Sometimes you feel so irritable that you just can’t stop yourself from spewing your ire. You snap at your spouse for pouring the last bit of coffee, criticize a coworker for talking too loudly or lecture a neighbor for not cleaning up his toppled trash.

Afterward you feel bad about losing control, particularly when the other person didn’t deserve such an overreaction…and you regret the potential damage done to your relationship. But the next time your annoyance boils up again, you find yourself right back on that angry precipice.

How can you keep from going over the edge? Clinical psychologist and Daily Health News columnist Judy Kuriansky, PhD, has sage advice…

Learn to recognize the physical warning signs. As ire increases, your body will let you know—if you pay attention. Watch for tense muscles, a clenched jaw, pursed lips, sweaty skin, shallow breathing. When you notice such signs, remind yourself that now is the time to take steps to calm down.

A good way to start is by easing the tension in your body, Dr. Kuriansky said. If your face feels tense, put your hands up to cover your face, gently pressing your palms against your cheeks and extending your fingers over your forehead for a few moments as you take deep, slow breaths. Then move your fingertips in circles around your closed eyes, first in one direction and then in the other. Now concentrate on your mouth, consciously loosening tight jaw muscles and easing your lips into a smile. Try the same kind of soothing touch or intentional relaxation with any other part of your body that feels tense. Within a few minutes, your irritability should ease.

Identify the true source of your irritation. This may seem obvious…but consider whether you might in fact be projecting your annoyance onto an innocent bystander. For instance, are you really upset with that hearty-voiced coworker—or are you angry because your spouse raised his/her voice as the two of you argued last night? “To deal effectively with a problem, you first must recognize whether you are being provoked by the person you’re interacting with at the moment or whether you are lashing out due to some unrelated problem,” Dr. Kuriansky said.

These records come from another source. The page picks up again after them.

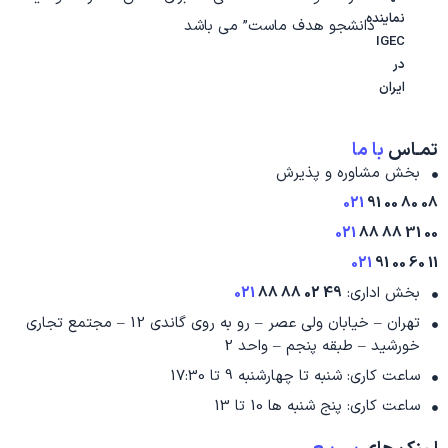
نماینده
دانشجو هدف ماست” می باشد
IGEC
در
ایران
تمـاس
با ما
بخش مشاوره و پذیرش
021
08 80 00 91
021
00 31 88 88
021
11 60 00 91
بخش اداری:
49 02 88 88
021
تهران – خیابان ولی عصر – رو به روی گاندی 12 – مجتمع تجاری
خورشید – طبقه پنجم – واحد 2
ساعت کاری: شنبه تا چهارشنبه 9 تا 17:30
ساعت کاری: پنج شنبه ها 10 تا 13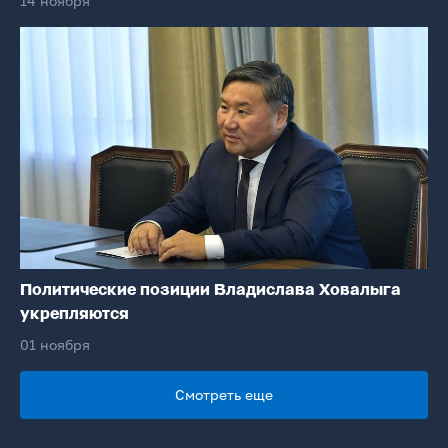
14 ноября
Политические позиции Владислава Ховалыга
укрепляются
01 ноября
Смотреть еще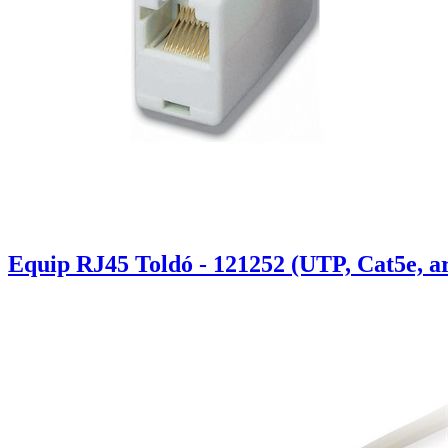
Equip RJ45 Toldó - 121252 (UTP, Cat5e, a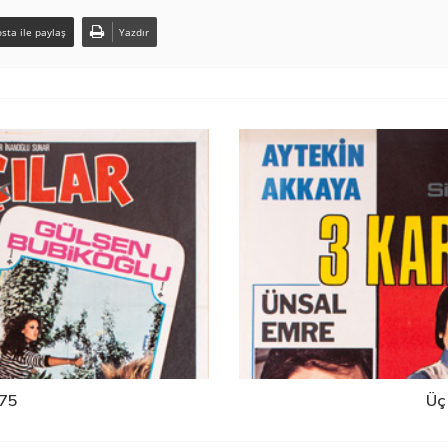
sta ile paylaş
Yazdır
975
Üç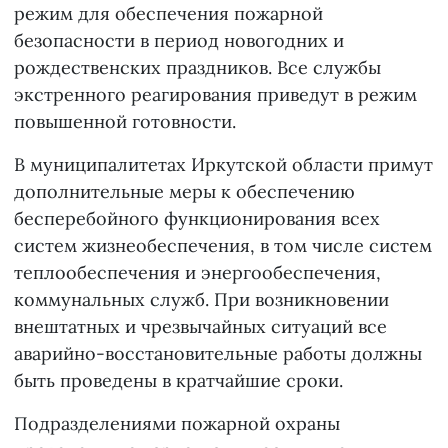
режим для обеспечения пожарной
безопасности в период новогодних и
рождественских праздников. Все службы
экстренного реагирования приведут в режим
повышенной готовности.
В муниципалитетах Иркутской области примут
дополнительные меры к обеспечению
бесперебойного функционирования всех
систем жизнеобеспечения, в том числе систем
теплообеспечения и энергообеспечения,
коммунальных служб. При возникновении
внештатных и чрезвычайных ситуаций все
аварийно-восстановительные работы должны
быть проведены в кратчайшие сроки.
Подразделениями пожарной охраны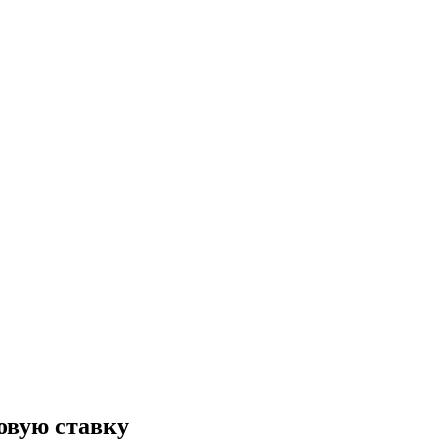
овую ставку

What if you determine that your annoyance is warranted and you feel ready to blow? This is a sign that you may have been biting your tongue too long. It’s better to be honest yet courteous in expressing your complaint—Pat, would you please try to keep your voice down? It would help me concentrate. If you suspect that your irritation is misplaced, however, apologize to the innocent person you snapped at…then go address the true problem.

Consider whether a medical problem is at the root of your poor mood. Are you suffering from a stomach upset, headache, insomnia, back pain or other ailment? Physical discomfort often triggers emotional reactions—and understanding that association can help you control your escalating feelings, Dr. Kuriansky said. Improving your diet, cutting back on alcohol or caffeine, or building a quick stress-relieving break or catnap into your daily routine could be all it takes to help you feel better physically and emotionally. If those reforms don’t do the trick, talk to your doctor about whether there might be an underlying health problem that needs to be diagnosed and addressed…or whether some medication you are taking might be affecting your mood.

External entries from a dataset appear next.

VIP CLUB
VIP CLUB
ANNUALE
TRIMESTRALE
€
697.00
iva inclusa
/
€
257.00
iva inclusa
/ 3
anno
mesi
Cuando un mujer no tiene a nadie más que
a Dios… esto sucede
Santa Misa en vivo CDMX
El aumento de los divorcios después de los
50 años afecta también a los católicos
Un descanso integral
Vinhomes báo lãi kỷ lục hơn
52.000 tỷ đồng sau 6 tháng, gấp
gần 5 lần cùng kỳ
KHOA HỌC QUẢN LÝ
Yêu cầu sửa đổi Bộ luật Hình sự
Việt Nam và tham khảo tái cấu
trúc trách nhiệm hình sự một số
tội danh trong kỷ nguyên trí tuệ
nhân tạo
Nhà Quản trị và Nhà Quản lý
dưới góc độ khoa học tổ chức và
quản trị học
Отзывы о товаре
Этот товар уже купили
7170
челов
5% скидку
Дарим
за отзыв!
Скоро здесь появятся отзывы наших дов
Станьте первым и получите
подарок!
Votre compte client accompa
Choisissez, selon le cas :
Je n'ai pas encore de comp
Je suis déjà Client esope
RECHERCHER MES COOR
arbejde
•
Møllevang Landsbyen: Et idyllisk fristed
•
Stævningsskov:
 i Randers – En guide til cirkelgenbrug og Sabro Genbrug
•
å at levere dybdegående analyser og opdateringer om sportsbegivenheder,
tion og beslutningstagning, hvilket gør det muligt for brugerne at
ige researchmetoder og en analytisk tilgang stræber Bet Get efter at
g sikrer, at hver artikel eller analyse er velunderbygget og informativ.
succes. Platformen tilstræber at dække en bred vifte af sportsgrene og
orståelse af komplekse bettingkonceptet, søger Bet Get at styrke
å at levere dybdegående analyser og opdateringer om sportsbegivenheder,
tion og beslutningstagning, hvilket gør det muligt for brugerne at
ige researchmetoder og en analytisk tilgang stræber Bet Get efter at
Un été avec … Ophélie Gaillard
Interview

Give yourself time. Sometimes a bout of irritability arises from a situation beyond your control, Dr. Kuriansky noted—in which case you may simply need to practice patience while you wait it out. Try to minimize interactions with others that could trigger outbursts…and do what you can to reduce your stress or workload in the meantime.

Get moving. Irritability can be a sign of bottled-up restless energy, often evident in shaky hands or legs bobbing up and down. Instead of trying to stifle such movements, let yourself move even more. Make circles with your wrists…flap your arms like wings…pace around the room…jump up and down. Dr. Kuriansky said that such movements help your body release the pent-up energy that is adding to your emotional tension.

Laugh. An excellent way to get out of your ill humor is to add some real humor to your day. Read a funny story, watch a sitcom or peruse an online joke site. For more laugh-out-loud ideas, read Even a Fake Laugh Will Do. Even if your laughter is fake at first, your mood will soon improve and your irritability will dissolve.